Düsseldorf.. Als Christian Gartner gestern Abend auf Krücken zum Mannschaftsbus der Fortuna humpelte, besaß die Szenerie reichlich Symbolcharakter für den Start des Fußball-Zweitligisten aus der Winterpause. Der defensive Mittelfeldspieler hatte ersten Diagnosen zufolge wohl noch einmal Glück im Unglück. Als der 20-Jährige sich Sekunden vor der Halbzeit bei einer Grätsche das rechte Knie verdrehte und mit schmerzverzerrtem Gesicht in die Kabine abtransportiert wurde, musste man im ersten Moment schon das Schlimmste befürchten. Ein Kreuzbandriss kann, so die erste vorsichtige Einschätzung des Vereins, aber ausgeschlossen werden. Eine Verletzung im Sprunggelenk soll hingegen heute nach abgeklungener Schwellung näher untersucht werden.

Auch die Fortuna kam gestern noch einmal mit einem blauen Auge davon, nachdem der Start aus der Winterpause in die Rest-Rückrunde der 2. Fußball-Bundesliga für die Düsseldorfern zunächst einen rabenschwarzen Verlauf genommen hatte. Auf eine strittige Gelb-Rote-Karte gegen Jonathan Tah (39.) folgte kurz darauf der Ausfall von Christian Gartner. Keine zehn Minuten nach dem Seitenwechsel schien der gebrauchte Tag perfekt, als Mannschaftskapitän Adam Bodzek gegen Aktivposten Hiroki Yamada auch noch einen Foulelfmeter verursachte und die Badener durch Rouwen Hennings vom Punkt in Führung gingen.

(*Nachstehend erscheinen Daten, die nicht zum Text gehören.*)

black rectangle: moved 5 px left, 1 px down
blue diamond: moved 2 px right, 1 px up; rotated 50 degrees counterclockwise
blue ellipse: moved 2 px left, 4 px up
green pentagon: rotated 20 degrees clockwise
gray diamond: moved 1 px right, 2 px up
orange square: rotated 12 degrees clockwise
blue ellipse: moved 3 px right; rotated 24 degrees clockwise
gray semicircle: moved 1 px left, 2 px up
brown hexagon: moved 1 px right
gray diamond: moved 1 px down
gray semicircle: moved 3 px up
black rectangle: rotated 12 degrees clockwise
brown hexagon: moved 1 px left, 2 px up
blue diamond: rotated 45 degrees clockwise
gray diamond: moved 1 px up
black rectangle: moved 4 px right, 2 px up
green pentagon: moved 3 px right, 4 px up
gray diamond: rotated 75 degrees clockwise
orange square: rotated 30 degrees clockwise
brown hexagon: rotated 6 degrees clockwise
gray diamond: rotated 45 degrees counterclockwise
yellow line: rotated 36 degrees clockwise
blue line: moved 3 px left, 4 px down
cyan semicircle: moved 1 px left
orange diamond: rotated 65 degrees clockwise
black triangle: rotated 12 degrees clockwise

1:1 fällt nach erster Torchance der Fortuna

Der bis zu diesem Zeitpunkt nicht nur in personeller Überzahl spielbestimmende KSC hatte die Rechnung allerdings ohne einen Fortunen gemacht, der auf seinen großen Auftritt fast ein Jahr lang warten musste. 297 Tage nach seinem erlittenen Kreuzbandriss feierte Routinier Oliver Fink in seinem ersten Punktspiel nach seiner Genesung ein traumhaftes Comeback. Eine Freistoßflanke von Michael Liendl köpfte der 32-Jährige nur fünf Minuten nach dem Karlsruher Führungstreffer zum 1:1-Endstand in die Maschen. Es war die erste und einzige Torchance der Gäste, die von Beginn an unter Druck gerieten.

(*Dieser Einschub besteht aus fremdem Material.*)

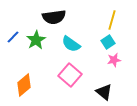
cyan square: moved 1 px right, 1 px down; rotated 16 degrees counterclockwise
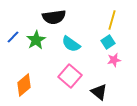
pink square: moved 1 px down
black triangle: moved 5 px left
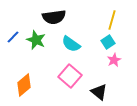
green star: rotated 18 degrees counterclockwise
pink star: rotated 16 degrees counterclockwise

20. Spieltag Ohne Antreiber Sergio da Silva Pinto (Knieprellung) suchten die Gäste nach einem Zugriff auf die Partie. Der KSC drückte indes wie erwartet mit Winterneuzugang Sallahi und dem zunächst von Tah abgemeldeten Torres über die Flügel, wo die Fortuna ihr Kurzpassspiel vermissen ließ. Stattdessen ging es hoch und weit auf die Stürmer. Auf Kosten von zahlreichen Ballverlusten. Auch, weil Joel Pohjanpalo gestern sichtlich neben sich stand.

Tah ungestüm zu Gelb-Rot

So nahmen die Nackenschläge ihren Lauf. Ging Tah’s erster Gelber Karte (36.) noch eine strittige Szene voraus, als Schiedsrichter Robert Hartmann auch auf Stürmerfoul gegen Yamada hätte entscheiden können, der auf Tah auflief, muss sich Fortunas Innenverteidiger zumindest den Vorwurf gefallen lassen, gerade einmal drei Minuten nach seiner Verwarnung nicht so ungestüm von hinten in die Beine von Torres zu grätschen. Tah konnte sich bei Oliver Fink und den Teamkollegen bedanken, die über 50 Minuten lang in Unterzahl bravourös kämpften und einen Punkt retteten.